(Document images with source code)
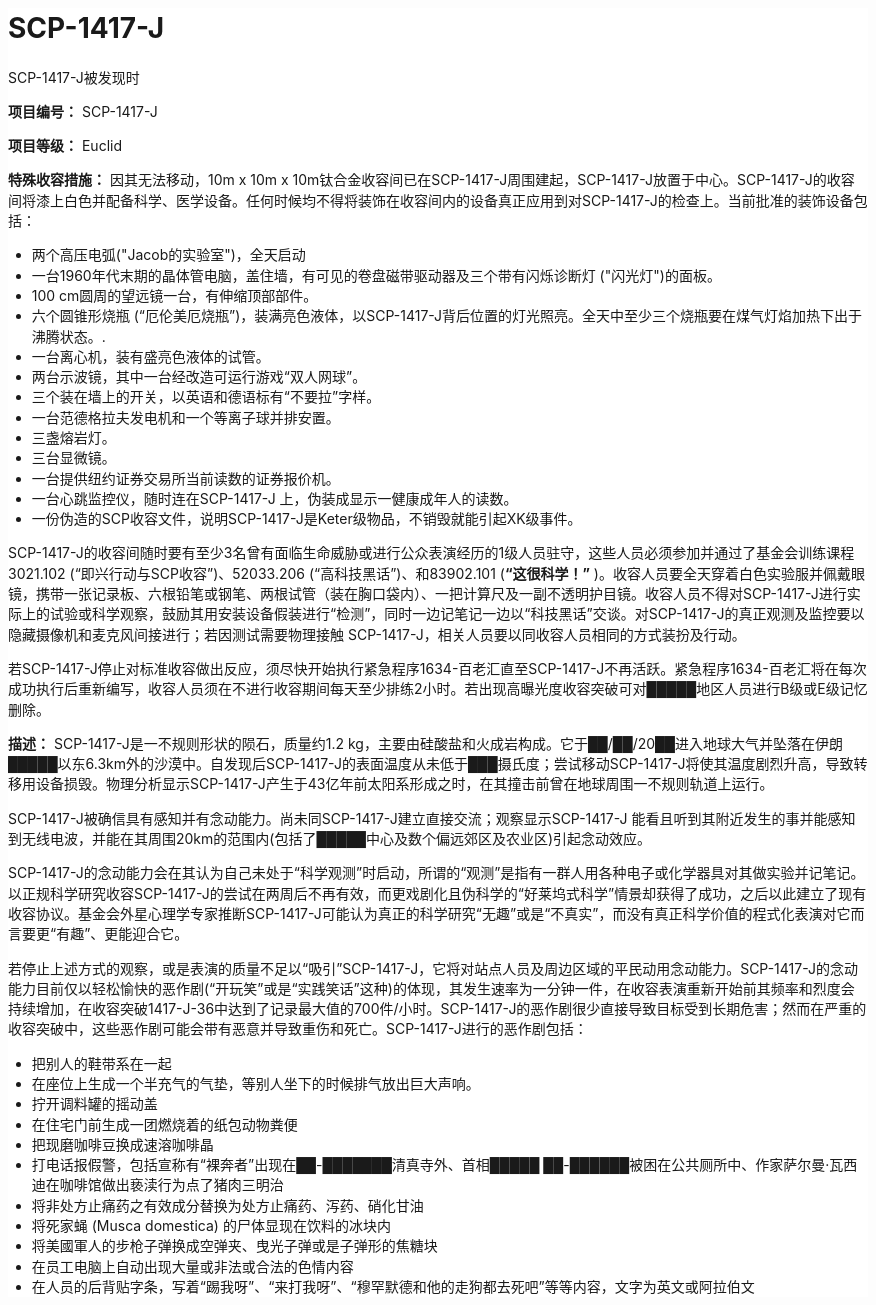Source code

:# SCP-1417-J
                        




SCP-1417-J被发现时



**项目编号：** SCP-1417-J

**项目等级：** Euclid

**特殊收容措施：** 因其无法移动，10m x 10m x 10m钛合金收容间已在SCP-1417-J周围建起，SCP-1417-J放置于中心。SCP-1417-J的收容间将漆上白色并配备科学、医学设备。任何时候均不得将装饰在收容间内的设备真正应用到对SCP-1417-J的检查上。当前批准的装饰设备包括：

- 两个高压电弧("Jacob的实验室")，全天启动
- 一台1960年代末期的晶体管电脑，盖住墙，有可见的卷盘磁带驱动器及三个带有闪烁诊断灯 ("闪光灯")的面板。
- 100 cm圆周的望远镜一台，有伸缩顶部部件。
- 六个圆锥形烧瓶 (“厄伦美厄烧瓶”)，装满亮色液体，以SCP-1417-J背后位置的灯光照亮。全天中至少三个烧瓶要在煤气灯焰加热下出于沸腾状态。.
- 一台离心机，装有盛亮色液体的试管。
- 两台示波镜，其中一台经改造可运行游戏“双人网球”。
- 三个装在墙上的开关，以英语和德语标有“不要拉”字样。
- 一台范德格拉夫发电机和一个等离子球并排安置。
- 三盏熔岩灯。
- 三台显微镜。
- 一台提供纽约证券交易所当前读数的证券报价机。
- 一台心跳监控仪，随时连在SCP-1417-J 上，伪装成显示一健康成年人的读数。
- 一份伪造的SCP收容文件，说明SCP-1417-J是Keter级物品，不销毁就能引起XK级事件。

SCP-1417-J的收容间随时要有至少3名曾有面临生命威胁或进行公众表演经历的1级人员驻守，这些人员必须参加并通过了基金会训练课程3021.102 (“即兴行动与SCP收容”)、52033.206 (“高科技黑话”)、和83902.101 (**“这很科学！”** )。收容人员要全天穿着白色实验服并佩戴眼镜，携带一张记录板、六根铅笔或钢笔、两根试管（装在胸口袋内）、一把计算尺及一副不透明护目镜。收容人员不得对SCP-1417-J进行实际上的试验或科学观察，鼓励其用安装设备假装进行“检测”，同时一边记笔记一边以“科技黑话”交谈。对SCP-1417-J的真正观测及监控要以隐藏摄像机和麦克风间接进行；若因测试需要物理接触 SCP-1417-J，相关人员要以同收容人员相同的方式装扮及行动。

若SCP-1417-J停止对标准收容做出反应，须尽快开始执行紧急程序1634-百老汇直至SCP-1417-J不再活跃。紧急程序1634-百老汇将在每次成功执行后重新编写，收容人员须在不进行收容期间每天至少排练2小时。若出现高曝光度收容突破可对█████地区人员进行B级或E级记忆删除。

**描述：** SCP-1417-J是一不规则形状的陨石，质量约1.2 kg，主要由硅酸盐和火成岩构成。它于██/██/20██进入地球大气并坠落在伊朗█████以东6.3km外的沙漠中。自发现后SCP-1417-J的表面温度从未低于███摄氏度；尝试移动SCP-1417-J将使其温度剧烈升高，导致转移用设备损毁。物理分析显示SCP-1417-J产生于43亿年前太阳系形成之时，在其撞击前曾在地球周围一不规则轨道上运行。

SCP-1417-J被确信具有感知并有念动能力。尚未同SCP-1417-J建立直接交流；观察显示SCP-1417-J 能看且听到其附近发生的事并能感知到无线电波，并能在其周围20km的范围内(包括了█████中心及数个偏远郊区及农业区)引起念动效应。

SCP-1417-J的念动能力会在其认为自己未处于“科学观测”时启动，所谓的“观测”是指有一群人用各种电子或化学器具对其做实验并记笔记。以正规科学研究收容SCP-1417-J的尝试在两周后不再有效，而更戏剧化且伪科学的“好莱坞式科学”情景却获得了成功，之后以此建立了现有收容协议。基金会外星心理学专家推断SCP-1417-J可能认为真正的科学研究“无趣”或是“不真实”，而没有真正科学价值的程式化表演对它而言要更“有趣”、更能迎合它。

若停止上述方式的观察，或是表演的质量不足以“吸引”SCP-1417-J，它将对站点人员及周边区域的平民动用念动能力。SCP-1417-J的念动能力目前仅以轻松愉快的恶作剧(“开玩笑”或是“实践笑话”这种)的体现，其发生速率为一分钟一件，在收容表演重新开始前其频率和烈度会持续增加，在收容突破1417-J-36中达到了记录最大值的700件/小时。SCP-1417-J的恶作剧很少直接导致目标受到长期危害；然而在严重的收容突破中，这些恶作剧可能会带有恶意并导致重伤和死亡。SCP-1417-J进行的恶作剧包括：

- 把别人的鞋带系在一起
- 在座位上生成一个半充气的气垫，等别人坐下的时候排气放出巨大声响。
- 拧开调料罐的摇动盖
- 在住宅门前生成一团燃烧着的纸包动物粪便
- 把现磨咖啡豆换成速溶咖啡晶
- 打电话报假警，包括宣称有“裸奔者”出现在██-███████清真寺外、首相█████ ██-██████被困在公共厕所中、作家萨尔曼·瓦西迪在咖啡馆做出亵渎行为点了猪肉三明治
- 将非处方止痛药之有效成分替换为处方止痛药、泻药、硝化甘油
- 将死家蝇 (Musca domestica) 的尸体显现在饮料的冰块内
- 将美國軍人的步枪子弹换成空弹夹、曳光子弹或是子弹形的焦糖块
- 在员工电脑上自动出现大量或非法或合法的色情内容
- 在人员的后背贴字条，写着“踢我呀”、“来打我呀”、“穆罕默德和他的走狗都去死吧”等等内容，文字为英文或阿拉伯文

• [What to produce]
Once you find the line with "SCP-1417-J被确信具" in the entries above, output it and each line after it up to and including the line with "SCP-1417-J的念动能力会在其认为", and nothing else.

• [Response to the task]
SCP-1417-J被确信具有感知并有念动能力。尚未同SCP-1417-J建立直接交流；观察显示SCP-1417-J 能看且听到其附近发生的事并能感知到无线电波，并能在其周围20km的范围内(包括了█████中心及数个偏远郊区及农业区)引起念动效应。

SCP-1417-J的念动能力会在其认为自己未处于“科学观测”时启动，所谓的“观测”是指有一群人用各种电子或化学器具对其做实验并记笔记。以正规科学研究收容SCP-1417-J的尝试在两周后不再有效，而更戏剧化且伪科学的“好莱坞式科学”情景却获得了成功，之后以此建立了现有收容协议。基金会外星心理学专家推断SCP-1417-J可能认为真正的科学研究“无趣”或是“不真实”，而没有真正科学价值的程式化表演对它而言要更“有趣”、更能迎合它。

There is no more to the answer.